WHAT IS EXPECTED:
How many lines in the records below contain "table"? Reply with the number only.
+++ INPUT DATA
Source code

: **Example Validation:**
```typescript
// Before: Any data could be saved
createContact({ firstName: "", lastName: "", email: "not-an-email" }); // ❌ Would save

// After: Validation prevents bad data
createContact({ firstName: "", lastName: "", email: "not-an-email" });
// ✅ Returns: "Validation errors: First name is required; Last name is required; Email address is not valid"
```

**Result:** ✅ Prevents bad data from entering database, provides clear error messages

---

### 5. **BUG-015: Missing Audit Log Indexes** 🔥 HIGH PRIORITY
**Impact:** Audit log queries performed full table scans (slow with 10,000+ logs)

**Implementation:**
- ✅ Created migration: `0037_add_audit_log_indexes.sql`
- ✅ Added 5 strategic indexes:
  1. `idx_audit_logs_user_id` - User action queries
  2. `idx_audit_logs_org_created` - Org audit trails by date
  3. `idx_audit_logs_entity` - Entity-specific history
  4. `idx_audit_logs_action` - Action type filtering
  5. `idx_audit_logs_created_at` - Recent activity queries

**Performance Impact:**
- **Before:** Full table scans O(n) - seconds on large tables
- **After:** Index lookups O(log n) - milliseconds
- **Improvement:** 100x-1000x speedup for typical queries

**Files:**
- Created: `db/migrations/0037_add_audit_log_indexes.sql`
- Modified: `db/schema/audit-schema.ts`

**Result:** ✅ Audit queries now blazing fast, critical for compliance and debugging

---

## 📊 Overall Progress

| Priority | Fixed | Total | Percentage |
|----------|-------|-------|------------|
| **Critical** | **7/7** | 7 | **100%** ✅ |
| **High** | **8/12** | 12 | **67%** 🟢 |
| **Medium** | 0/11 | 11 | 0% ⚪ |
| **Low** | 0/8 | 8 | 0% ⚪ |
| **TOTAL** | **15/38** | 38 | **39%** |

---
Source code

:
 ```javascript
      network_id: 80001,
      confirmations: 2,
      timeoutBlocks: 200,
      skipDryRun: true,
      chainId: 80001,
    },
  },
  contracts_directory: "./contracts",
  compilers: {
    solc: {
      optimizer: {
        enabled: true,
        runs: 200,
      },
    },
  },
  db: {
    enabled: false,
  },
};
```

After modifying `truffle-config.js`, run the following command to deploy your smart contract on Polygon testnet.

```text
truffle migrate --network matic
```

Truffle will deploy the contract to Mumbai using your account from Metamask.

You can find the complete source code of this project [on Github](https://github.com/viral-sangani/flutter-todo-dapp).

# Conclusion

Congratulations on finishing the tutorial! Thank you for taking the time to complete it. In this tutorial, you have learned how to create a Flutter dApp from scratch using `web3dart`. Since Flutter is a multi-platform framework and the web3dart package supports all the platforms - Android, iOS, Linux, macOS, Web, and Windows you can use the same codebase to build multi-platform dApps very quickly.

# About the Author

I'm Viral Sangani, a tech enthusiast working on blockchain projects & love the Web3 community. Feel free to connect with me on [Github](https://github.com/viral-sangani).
++++++
FINISHED TASK:
2